A friend of mine has recently had the a$$ blown out of his tv. On the secondary side three caps had exploded and I'm guessing went short. I don't have an ESR meter or an LCR to have measured them with, but the magic smoke escaped for sure. I got those three caps replaced, rated 35v, 470uF and a couple 680uF. Replaced them all with 35v rated 680's, which according to one of Dave's repair vids, should be fine to go higher capacitance. Got it back together and it still didn't work. Pulled apart one last time and measured some 252 packaged p-channel mosfets labeled "apm4050b". They looked okay but the board underneath in that area was stained brown and on the underside are two heat sinks for them. Did some in-circuit measurements of them and got continuity between the big drain tab and everything else. They must be shot right? Well the only datasheet I can find on these things lists negative voltage specs. How would I source new parts for these? I've checked around digikey and the search doesn't list negative voltages. Just trying to save my buddy some cash shelling out for a new tv and learn something about repair at the same time. Might even get a new soldering iron out of the deal XD
Here is a link to the only datasheet I could find for that part number.
http://www.datasheetbay.com/pdf/1107191/APM4050BPU.html Thanks for taking the time to read this wall of text folks, cheers!
edit:
FDD4685 seems to be a close match.
Except that the Rds is at least 16 times higher but will still work [
if that is the smoking gun].
I would actually suggest salvage pmos from junk board for trial first because I don't endorse trial and error repair fixes anyway. Don't need to go all out to look for few cents component for it now.
Thank you for the responses. Yes, I'd rather know more about repairing TV's before actually doing it, but what's the fun in that?
Before I waste my friends money, I'll check my voltages for sure. Since drain is common I should have a lower voltage on the gate than the source right? Also, how can you tell it's logic level?

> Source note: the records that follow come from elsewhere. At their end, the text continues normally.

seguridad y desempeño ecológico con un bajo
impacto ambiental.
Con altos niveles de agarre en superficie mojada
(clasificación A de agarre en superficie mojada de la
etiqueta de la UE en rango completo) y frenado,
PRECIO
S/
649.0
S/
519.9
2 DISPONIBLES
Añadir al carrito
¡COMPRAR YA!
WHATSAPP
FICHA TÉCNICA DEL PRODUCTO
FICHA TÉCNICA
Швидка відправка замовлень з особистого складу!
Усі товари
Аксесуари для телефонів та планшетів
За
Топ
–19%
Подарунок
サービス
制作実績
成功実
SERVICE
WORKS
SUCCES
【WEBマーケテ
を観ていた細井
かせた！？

I am sorry but I think you should first discover why 3 capacitors in the secondary would explode before anything else otherwise you would be searching and buying in vain.
And if 3 capacitors really exploded, it wouldn't be just simple voltage measurement.

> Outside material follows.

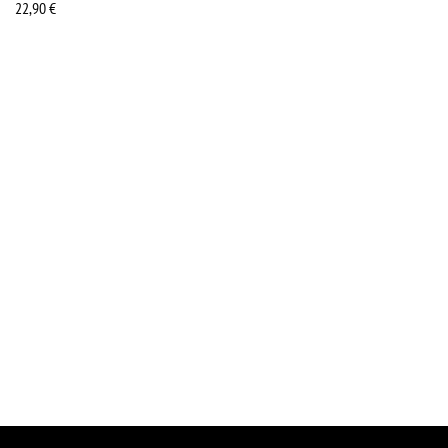
22,90
€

But I think there is distinction between wanting to repair versus having fun, I am more incline to think the latter.
So have fun discovering
A bit of both really, you're right. Saying they exploded was a bit of an over statement I guess. They had either just bulged at the top, or had semi-punctured the vent. Other than that and the stained, over heated looking board, I didn't see any thing too obvious.
edit:
FDD4685 seems to be a close match.
Except that the Rds is at least 16 times higher but will still work [if that is the smoking gun].
fdd4685 datasheet (
http://www.mouser.com/ds/2/149/FDD4685-1007311.pdf)
Rds(on) = 27mOhm Vgs=-10v
Rds(on) = 35mOhm Vgs=-4.5v
APM4050BPU datasheet(
http://www.1mos.com/upload/file/SINOPOWER/APM4050BPU.pdf)
Rds(on) = 33mOhm Vgs=-10v
Rds(on) = 59mOhm Vgs=-4.5v
The fdd4685 has smoller Rds(on) than the APM4050BPU. not 16 times higher.
Am i missing something Armadillo?
Also, how can you tell it's logic level?
It will be mentioned in the datasheet , at the beginning . But some times they don't. Then the only clue is when at the first page of the datasheet , you will see 2 values for Rds(on) . One at 10v and another for 4,5v (or 5v). Then the mosfet is a logic level .
its the same datasheet .But datasheetbay.com shows to you an html version . the conversion program (pdf->html) couldn't understand the greek leter
and put in place the letter 'w' .
Check whatever drives the mosfet too, since the mosfet shorted, the driver is probably bad, unless you got lucky and there's a gate resistor that went open.
So is the FDD4685 compatible or not? I have the same problem. I have 2 blown mosfets APM4050B & APM4030B. I also had 3 blown caps but replacing them did not fix the TV. I am putting this TV back together until I get parts.
That is a typical failure mode of many modern electrolytic capacitors, I've replaced hundreds of bulging/leaking capacitors where nothing else was wrong with the circuit. The discolored PCB is not necessarily an indication of a fault either, lots of components run hot enough in normal operation to discolor the PCB over time.